------ DATA UNDER STUDY ------

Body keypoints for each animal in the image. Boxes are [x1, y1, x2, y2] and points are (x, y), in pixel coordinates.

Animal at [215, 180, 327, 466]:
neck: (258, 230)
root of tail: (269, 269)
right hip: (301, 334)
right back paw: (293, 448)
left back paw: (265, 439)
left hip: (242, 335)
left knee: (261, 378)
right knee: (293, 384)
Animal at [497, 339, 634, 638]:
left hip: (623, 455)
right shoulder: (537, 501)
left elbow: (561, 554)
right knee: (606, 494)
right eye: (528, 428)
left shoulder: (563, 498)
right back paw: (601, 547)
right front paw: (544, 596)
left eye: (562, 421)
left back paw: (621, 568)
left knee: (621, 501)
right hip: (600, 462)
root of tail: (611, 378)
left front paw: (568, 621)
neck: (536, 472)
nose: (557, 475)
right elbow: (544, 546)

------
------ DATA UNDER STUDY ------

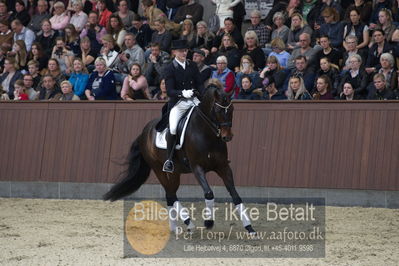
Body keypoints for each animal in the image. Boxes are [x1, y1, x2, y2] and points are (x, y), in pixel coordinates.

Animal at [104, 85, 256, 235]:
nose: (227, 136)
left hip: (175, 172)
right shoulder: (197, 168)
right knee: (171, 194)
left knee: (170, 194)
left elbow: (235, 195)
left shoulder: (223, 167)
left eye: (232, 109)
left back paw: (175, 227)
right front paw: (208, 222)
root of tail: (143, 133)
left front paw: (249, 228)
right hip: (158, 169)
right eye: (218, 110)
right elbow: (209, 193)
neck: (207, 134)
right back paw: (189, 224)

------

WHAT YOU NEED TO DO » For this exercise, output exactly the lines above from the line with "right shoulder: (197, 168)" to the line with "right back paw: (189, 224)", counting both, and leave out the rest.

YOUR SOLUTION »
right shoulder: (197, 168)
right knee: (171, 194)
left knee: (170, 194)
left elbow: (235, 195)
left shoulder: (223, 167)
left eye: (232, 109)
left back paw: (175, 227)
right front paw: (208, 222)
root of tail: (143, 133)
left front paw: (249, 228)
right hip: (158, 169)
right eye: (218, 110)
right elbow: (209, 193)
neck: (207, 134)
right back paw: (189, 224)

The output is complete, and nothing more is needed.